File Systems That Fly
The superfast input-output speeds of server cluster file systems could change the way companies approach storage.
June 20, 2005
Building powerful supercomputers from off-the-shelf PCs, disk drives, and Ethernet cables running on the open-source Linux operating system has become more than a way to get high-performance computing on the cheap. Those clusters have upended the market for large systems over the last decade. But the ability to shuttle data between the computers and disks hasn't kept pace with advances in microprocessor and memory speeds, adding time and costs to important projects. Now an emerging class of file-system software for clusters stands to change the way companies buy storage.
Cluster file systems, including the open-source Lustre technology developed by the Department of Energy and commercially backed by Hewlett-Packard, speed input-output operations. The technology already is making a difference at universities, national labs, and supercomputing research centers, and it could make inroads into general business computing in coming years.
Cluster file systems are "incredibly fast," says Oak Ridge National Labs CTO Studham.Photo by Brad Jones |
"In terms of raw performance, it's incredibly fast," says Scott Studham, chief technology officer for the National Center For Computational Sciences at Oak Ridge National Laboratory and president of a Lustre user group. With Lustre, I/O speeds range from hundreds of megabytes of data per second to or from disk to 2 Gbytes per second per computer. And since results increase nearly in lockstep with the number of workstations attached, aggregate speeds in a cluster can reach dozens of gigabytes per second while reading from disk.
"Enterprise-class file systems won't do this," says Greg Brandeau, VP of technology at Pixar Animation Studios, which runs a cluster file system from startup Ibrix Inc. The system serves up 240 billion data requests a day from Pixar's 2,400-CPU rendering farm for the computer-animated film Cars, due next year. Pixar is for the first time using "ray tracing" techniques that lend its characters reflective chrome and more realistic shadows, but which place massive demands on CPUs and networks. "We've realized over the past six months that we're not doing enterprise-class computing anymore--we're a high-performance computing shop," Brandeau says.

PROVIDED DATA:

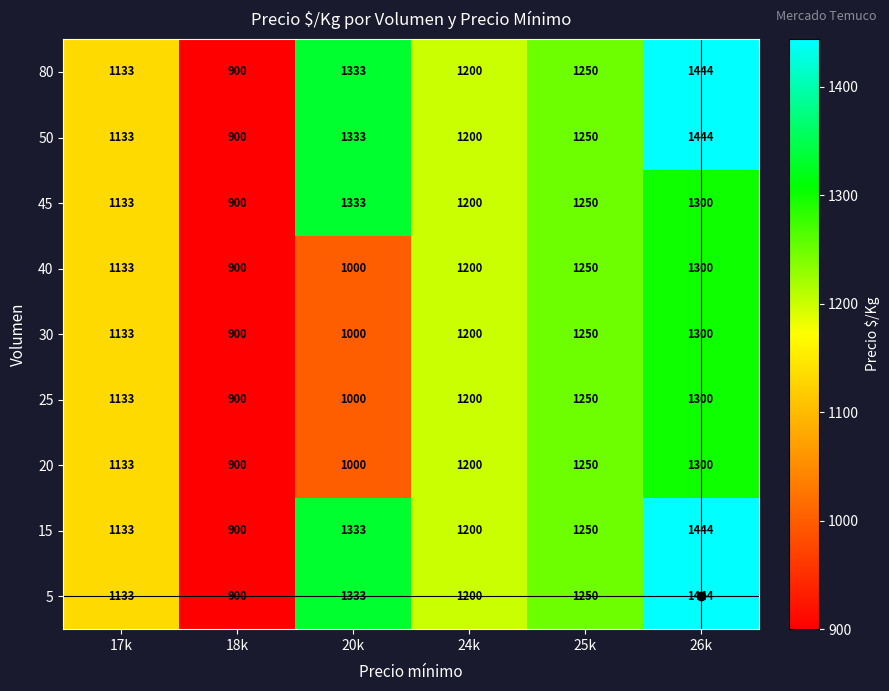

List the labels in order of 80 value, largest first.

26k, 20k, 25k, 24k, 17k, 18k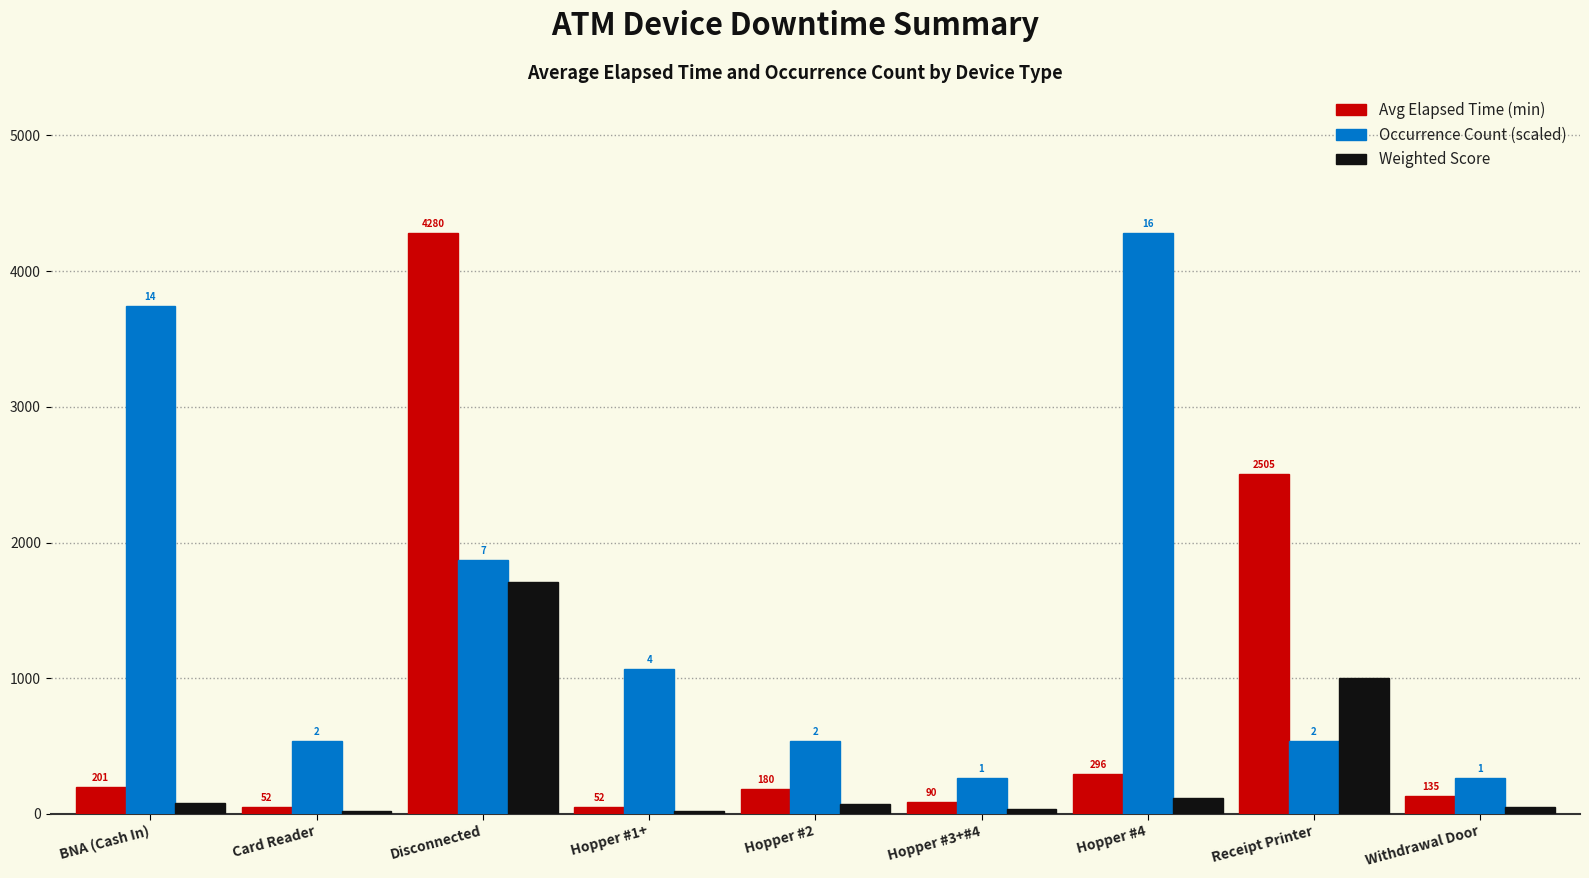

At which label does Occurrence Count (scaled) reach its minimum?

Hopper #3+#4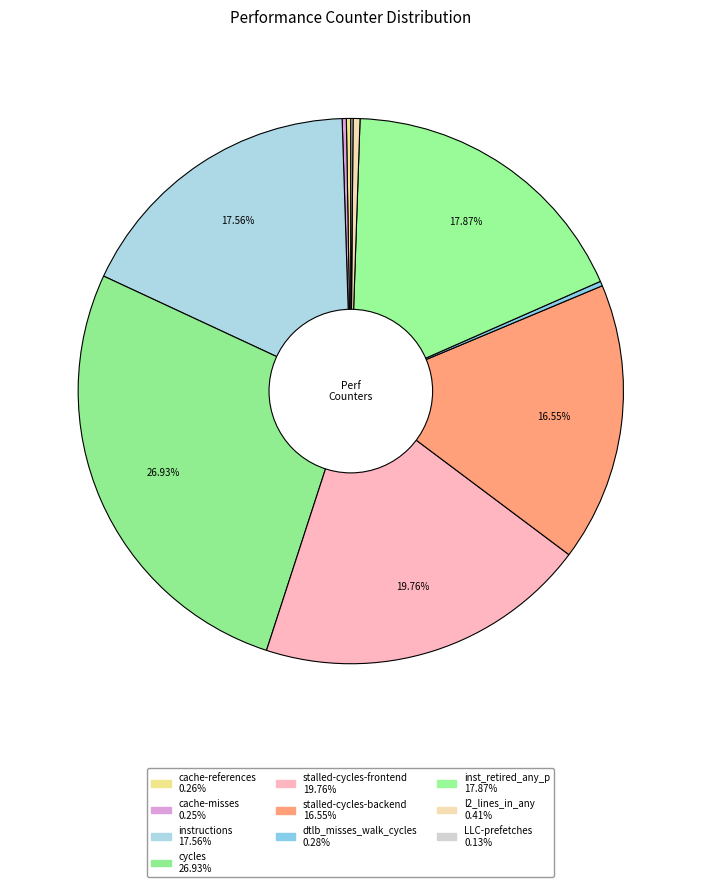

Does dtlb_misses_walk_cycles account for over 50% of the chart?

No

THINGS TO DO:
• a. In the article on cluster file systems, how many data requests a day does Pixar's cluster file system serve?
• b. Duplicate the stretch of the article on cluster file systems from "File Systems That" through "companies buy storage.".
• c. Check each statement against the article on cluster file systems and answer yes or no, quoting the words that settle it: (i) Lustre was developed by the Department of Energy. (ii) Pixar's rendering farm has 1,200 CPUs. (iii) Scott Studham is president of a Lustre user group.

SOLUTION SET:
• a. 240 billion

• b.
File Systems That Fly
The superfast input-output speeds of server cluster file systems could change the way companies approach storage.
June 20, 2005
Building powerful supercomputers from off-the-shelf PCs, disk drives, and Ethernet cables running on the open-source Linux operating system has become more than a way to get high-performance computing on the cheap. Those clusters have upended the market for large systems over the last decade. But the ability to shuttle data between the computers and disks hasn't kept pace with advances in microprocessor and memory speeds, adding time and costs to important projects. Now an emerging class of file-system software for clusters stands to change the way companies buy storage.

• c.
(i) Yes: "the open-source Lustre technology developed by the Department of Energy"
(ii) No: "Pixar's 2,400-CPU rendering farm"
(iii) Yes: "president of a Lustre user group"